→ **Page text**:
"""

6/10
Flat
29 June 2006
Warning: Spoilers
Normally, the hyphenated name Merchant-Ivory would be synonymous with high-quality, very textured period dramas that had within them a social edge. During the early Nineties they reached their pinnacle with such stories and made actors such as Emma Thompson, Helena Bonham-Carter, and Anthony Hopkins bring forth beautiful, measured performances that upon an initial view could be dismissed as "veddy, veddy English" but actually evolve into studies of human nature at its best, worst, and in the middle.

After their last success, THE REMAINS OF THE DAY, where Merchant-Ivory focused on a novel written by Kazuo Ishiguro, they went into a progressive slump. Movies such as JEFFERSON IN Paris went virtually unnoticed, and it seemed that they'd reached a nadir in THE GOLDEN BOWL. While neither movie had a lack of quality, the team's slow decline in the later Nineties probably took place because of changing sensibilities in cinema and the inevitable preference for two extremes: fantastic blockbusters and independent movies.

"""

→ **Exercises**:
**1.** Answer these questions about the Merchant-Ivory film review.
(a) Which three actors does the review name?
(b) Who wrote the novel behind THE REMAINS OF THE DAY?
(c) In which film does the review say the team seemed to reach a nadir?
**2.** Carry on the Merchant-Ivory film review from its last sentence, keeping the same voice.

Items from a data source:
"""

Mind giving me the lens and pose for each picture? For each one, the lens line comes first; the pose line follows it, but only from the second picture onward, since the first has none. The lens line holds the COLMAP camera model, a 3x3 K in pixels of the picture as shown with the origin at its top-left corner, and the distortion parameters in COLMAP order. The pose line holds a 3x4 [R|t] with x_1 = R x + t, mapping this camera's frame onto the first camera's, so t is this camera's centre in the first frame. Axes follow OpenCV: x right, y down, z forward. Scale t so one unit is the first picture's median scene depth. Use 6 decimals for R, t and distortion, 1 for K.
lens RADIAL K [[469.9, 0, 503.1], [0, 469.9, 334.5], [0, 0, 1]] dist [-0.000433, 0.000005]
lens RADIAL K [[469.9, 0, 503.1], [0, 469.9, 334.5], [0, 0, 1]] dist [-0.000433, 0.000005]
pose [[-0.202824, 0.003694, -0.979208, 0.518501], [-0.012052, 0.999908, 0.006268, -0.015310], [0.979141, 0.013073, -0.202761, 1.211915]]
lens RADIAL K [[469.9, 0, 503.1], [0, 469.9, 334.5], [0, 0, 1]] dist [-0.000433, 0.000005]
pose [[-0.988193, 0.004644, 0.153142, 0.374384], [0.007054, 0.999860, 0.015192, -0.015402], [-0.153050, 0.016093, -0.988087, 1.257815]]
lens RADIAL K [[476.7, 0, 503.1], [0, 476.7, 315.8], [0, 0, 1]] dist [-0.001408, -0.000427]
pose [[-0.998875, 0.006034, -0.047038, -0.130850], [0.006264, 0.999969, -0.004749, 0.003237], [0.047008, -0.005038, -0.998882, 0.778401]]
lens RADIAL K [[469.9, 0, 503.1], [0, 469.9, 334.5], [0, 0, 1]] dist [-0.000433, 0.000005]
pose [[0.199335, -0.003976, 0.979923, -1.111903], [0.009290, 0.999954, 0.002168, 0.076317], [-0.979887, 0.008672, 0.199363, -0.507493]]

"""

→ **Answers to the exercises**:
**1.**
(a) Emma Thompson, Helena Bonham-Carter, and Anthony Hopkins
(b) Kazuo Ishiguro
(c) THE GOLDEN BOWL

**2.**
Not belonging to any of these two, Merchant-Ivory soon followed other directors who once had enjoyed their time under the sun -- Antonioni, Allen, Bergmann, Bertolucci come to mind -- and who now only had a small following consisting mainly of people who still had a love for this more measured type of movie making. Watching THE WHITE COUNTESS, however, was a little like watching a faded photograph: nostalgic, but distancing. Somehow, Kazuo Ishiguro's story seemed like something that had been produced in the Forties, glossy, melodramatic, even a little bit formula.

It didn't help that it had some fabulous actors in its cast. Natasha Richardson and Ralph Fiennes have both done much better; here, they seem a little adrift. It's not a bad thing, but it doesn't make for a remarkable view. I can see where Ishiguro was aiming for -- something of a retread of CASABLANCA crossed with his own REMAINS OF THE DAY -- but I didn't quite buy it. Lynn and Vanessa Redgrave have little or nothing to do, and Hiroyuki Sanada doesn't fare better with his own part which has more than a passing resemblance to Claude Rains' character in CASABLANCA.

Plus, because of the unfocused nature of its story, it seems a little too long at 140 minutes. Even so, it's not a bad watch -- there are other directors who late in life have produced some of their worst work. As the last Merchant-Ivory production, it's still well above average, but mostly for devoted fans of their curriculum.